It’s mid-August and vegetable growers in most of the country are busy harvesting their bounty while figuring out ways to extend the season. I admire their dedication and skill. I mainly grow ornamentals, dabbling in tomatoes, herbs, lettuce and garlic. Perhaps I’d grow more edibles if I didn’t live in an area where driving to the highway means passing at least half a dozen roadside stands.
“Harvest time for vegetables” and “18 vegetables and how to store them” have tips on using your bountiful produce. And if you have an empty container or section of the veg plot, check out “Planting fall lettuces.”
Leaf chlorosis explained
Yellowing leaves or stunted growth on plants in the garden doesn’t always indicate a nutrient deficiency. “Seeing leaf chlorosis?” on the ONnurserycrops Blog explains how to determine if other culprits, such as sucking insects, sudden temperature changes or reduced water uptake, might be the cause of chlorosis you see. However, once all other possibilities are ruled out, it might be time to submit leaf samples to a soil testing lab for foliar analysis.
Mapping pollinator gardens
An eco reserve in Cambridge, Ont., is building a pollinator map, and looking for people to sign up to help with the task. A CBC report says the map will go from Waterloo to Toronto. Anyone with a garden can participate.

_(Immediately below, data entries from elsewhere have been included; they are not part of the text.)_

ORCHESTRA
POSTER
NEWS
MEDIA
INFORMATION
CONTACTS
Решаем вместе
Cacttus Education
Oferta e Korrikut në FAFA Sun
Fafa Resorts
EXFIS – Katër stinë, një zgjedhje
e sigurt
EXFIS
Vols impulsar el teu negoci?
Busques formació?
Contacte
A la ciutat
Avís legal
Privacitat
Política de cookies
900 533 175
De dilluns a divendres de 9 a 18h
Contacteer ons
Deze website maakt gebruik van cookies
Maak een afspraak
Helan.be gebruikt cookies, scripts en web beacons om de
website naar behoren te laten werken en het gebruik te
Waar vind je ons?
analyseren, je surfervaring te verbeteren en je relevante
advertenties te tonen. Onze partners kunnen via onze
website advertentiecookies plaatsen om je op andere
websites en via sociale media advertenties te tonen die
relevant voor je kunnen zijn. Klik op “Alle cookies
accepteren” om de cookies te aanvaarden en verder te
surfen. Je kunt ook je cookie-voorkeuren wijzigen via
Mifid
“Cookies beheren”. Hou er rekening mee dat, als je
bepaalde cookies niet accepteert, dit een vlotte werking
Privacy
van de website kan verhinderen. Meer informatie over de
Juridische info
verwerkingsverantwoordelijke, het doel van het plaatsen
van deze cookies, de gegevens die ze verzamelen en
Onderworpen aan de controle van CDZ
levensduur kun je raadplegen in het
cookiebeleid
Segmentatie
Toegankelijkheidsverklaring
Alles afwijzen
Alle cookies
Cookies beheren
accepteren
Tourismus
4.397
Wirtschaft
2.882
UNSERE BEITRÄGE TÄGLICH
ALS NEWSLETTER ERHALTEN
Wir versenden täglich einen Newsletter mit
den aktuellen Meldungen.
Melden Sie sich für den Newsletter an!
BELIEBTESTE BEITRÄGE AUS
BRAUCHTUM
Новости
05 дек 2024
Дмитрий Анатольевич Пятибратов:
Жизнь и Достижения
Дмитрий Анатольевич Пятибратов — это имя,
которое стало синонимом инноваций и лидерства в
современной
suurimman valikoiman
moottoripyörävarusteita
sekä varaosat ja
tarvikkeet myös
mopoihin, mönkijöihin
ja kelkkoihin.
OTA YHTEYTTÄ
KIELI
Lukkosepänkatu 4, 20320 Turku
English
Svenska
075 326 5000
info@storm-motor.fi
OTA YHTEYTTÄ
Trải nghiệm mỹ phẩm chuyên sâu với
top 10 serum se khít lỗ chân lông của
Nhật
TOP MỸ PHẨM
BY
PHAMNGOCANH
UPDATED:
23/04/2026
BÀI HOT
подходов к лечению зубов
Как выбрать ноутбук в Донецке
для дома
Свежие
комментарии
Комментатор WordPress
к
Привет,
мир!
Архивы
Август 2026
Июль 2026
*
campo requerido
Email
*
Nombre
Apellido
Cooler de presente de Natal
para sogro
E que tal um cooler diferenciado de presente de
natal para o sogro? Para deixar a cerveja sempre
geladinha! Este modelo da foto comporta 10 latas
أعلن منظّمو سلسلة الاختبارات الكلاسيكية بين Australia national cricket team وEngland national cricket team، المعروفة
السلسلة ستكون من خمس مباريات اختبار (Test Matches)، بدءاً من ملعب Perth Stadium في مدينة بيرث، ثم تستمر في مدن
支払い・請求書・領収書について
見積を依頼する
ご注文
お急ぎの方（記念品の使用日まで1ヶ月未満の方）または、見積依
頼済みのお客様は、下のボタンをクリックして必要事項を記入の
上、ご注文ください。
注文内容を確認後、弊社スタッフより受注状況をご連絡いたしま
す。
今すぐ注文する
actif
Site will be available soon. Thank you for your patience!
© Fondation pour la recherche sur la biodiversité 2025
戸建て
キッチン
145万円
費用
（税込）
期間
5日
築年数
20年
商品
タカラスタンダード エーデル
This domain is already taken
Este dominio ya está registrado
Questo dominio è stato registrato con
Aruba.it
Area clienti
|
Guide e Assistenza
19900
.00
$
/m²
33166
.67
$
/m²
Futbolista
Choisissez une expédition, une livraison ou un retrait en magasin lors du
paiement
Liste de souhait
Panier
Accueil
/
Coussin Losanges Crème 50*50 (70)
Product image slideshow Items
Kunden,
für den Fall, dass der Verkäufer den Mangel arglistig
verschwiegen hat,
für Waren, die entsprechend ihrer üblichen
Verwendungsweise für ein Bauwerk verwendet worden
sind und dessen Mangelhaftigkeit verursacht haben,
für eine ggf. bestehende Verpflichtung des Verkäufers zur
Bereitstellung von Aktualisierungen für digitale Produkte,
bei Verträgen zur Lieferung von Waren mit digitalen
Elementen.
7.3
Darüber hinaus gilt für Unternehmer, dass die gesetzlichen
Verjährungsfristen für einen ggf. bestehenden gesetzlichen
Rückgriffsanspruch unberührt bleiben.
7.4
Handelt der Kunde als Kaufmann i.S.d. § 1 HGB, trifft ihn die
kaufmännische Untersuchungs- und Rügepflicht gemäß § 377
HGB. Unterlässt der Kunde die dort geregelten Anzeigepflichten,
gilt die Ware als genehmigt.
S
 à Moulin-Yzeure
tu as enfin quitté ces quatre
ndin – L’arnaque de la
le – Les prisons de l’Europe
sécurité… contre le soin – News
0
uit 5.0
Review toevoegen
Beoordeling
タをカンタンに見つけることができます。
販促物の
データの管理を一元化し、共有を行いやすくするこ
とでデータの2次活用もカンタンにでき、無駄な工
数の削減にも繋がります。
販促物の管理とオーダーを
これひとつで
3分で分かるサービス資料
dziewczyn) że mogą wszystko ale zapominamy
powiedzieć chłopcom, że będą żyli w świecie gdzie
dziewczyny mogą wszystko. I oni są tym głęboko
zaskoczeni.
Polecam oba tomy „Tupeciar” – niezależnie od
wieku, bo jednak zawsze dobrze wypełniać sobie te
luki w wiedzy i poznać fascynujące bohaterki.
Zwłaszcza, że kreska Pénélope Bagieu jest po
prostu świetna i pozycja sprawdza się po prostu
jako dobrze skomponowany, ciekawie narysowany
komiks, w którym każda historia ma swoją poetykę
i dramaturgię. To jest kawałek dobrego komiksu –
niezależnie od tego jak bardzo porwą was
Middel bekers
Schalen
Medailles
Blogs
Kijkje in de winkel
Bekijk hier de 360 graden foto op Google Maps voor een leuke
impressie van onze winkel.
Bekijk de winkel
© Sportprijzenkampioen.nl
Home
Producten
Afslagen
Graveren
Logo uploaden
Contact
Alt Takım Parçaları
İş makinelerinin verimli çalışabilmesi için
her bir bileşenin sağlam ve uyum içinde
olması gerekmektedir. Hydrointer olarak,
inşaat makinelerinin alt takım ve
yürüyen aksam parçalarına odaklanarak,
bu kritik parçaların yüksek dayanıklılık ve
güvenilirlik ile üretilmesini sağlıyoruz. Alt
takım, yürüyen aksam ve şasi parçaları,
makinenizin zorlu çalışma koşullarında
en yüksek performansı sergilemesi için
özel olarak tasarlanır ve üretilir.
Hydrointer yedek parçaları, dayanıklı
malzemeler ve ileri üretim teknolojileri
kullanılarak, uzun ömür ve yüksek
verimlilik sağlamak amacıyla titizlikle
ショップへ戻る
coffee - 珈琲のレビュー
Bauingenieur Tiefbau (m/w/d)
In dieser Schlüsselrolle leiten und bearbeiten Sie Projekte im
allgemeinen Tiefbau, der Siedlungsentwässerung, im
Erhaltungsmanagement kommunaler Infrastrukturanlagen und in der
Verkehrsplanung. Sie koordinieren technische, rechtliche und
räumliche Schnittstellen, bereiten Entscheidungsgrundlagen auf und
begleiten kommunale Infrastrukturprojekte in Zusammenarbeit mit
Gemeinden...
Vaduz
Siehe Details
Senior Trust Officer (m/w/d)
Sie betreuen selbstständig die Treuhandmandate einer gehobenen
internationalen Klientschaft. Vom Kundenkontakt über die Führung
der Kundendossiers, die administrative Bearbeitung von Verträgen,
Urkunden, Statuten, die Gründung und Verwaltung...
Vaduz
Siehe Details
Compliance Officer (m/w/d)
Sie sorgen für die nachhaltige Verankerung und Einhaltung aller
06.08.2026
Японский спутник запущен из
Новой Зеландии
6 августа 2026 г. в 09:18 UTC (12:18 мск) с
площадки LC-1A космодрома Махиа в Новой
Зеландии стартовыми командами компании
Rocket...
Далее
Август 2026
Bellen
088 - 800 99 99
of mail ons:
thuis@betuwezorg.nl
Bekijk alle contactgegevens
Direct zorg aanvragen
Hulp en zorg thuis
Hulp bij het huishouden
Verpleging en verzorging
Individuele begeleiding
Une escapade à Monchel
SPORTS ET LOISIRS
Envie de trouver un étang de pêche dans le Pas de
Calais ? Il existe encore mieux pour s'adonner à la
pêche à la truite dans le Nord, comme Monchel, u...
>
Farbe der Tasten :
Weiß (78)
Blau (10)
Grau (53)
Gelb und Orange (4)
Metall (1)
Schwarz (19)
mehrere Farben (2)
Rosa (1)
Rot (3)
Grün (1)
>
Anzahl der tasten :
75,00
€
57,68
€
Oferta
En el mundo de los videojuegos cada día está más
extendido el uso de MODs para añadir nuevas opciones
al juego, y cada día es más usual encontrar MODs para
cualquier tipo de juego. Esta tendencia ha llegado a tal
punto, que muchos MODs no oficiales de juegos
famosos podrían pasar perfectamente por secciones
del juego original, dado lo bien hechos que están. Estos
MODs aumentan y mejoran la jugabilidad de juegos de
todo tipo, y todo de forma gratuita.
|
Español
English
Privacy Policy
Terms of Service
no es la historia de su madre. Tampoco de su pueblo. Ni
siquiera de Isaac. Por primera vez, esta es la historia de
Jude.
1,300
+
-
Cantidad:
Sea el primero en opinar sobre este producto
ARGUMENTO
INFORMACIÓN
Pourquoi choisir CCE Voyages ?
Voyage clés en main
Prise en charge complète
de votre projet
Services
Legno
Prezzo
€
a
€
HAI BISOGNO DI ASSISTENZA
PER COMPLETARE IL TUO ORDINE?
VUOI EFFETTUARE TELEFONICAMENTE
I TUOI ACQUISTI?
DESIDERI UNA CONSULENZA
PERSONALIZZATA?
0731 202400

Guide to hybridizing daylilies
Paul Gellatly, former director of horticulture at Toronto Botanical Garden and also known as the Tattooed Gardener, describes how to hybridize daylilies in a Winnipeg Free Press article by Colleen Zacharias. According to the article, Gellatly grows more than 400 daylilies in his Toronto garden, has registered 32 new cultivars with the American Hemerocallis Society and plans to register five or six more this year. Definitely an expert on these popular perennials.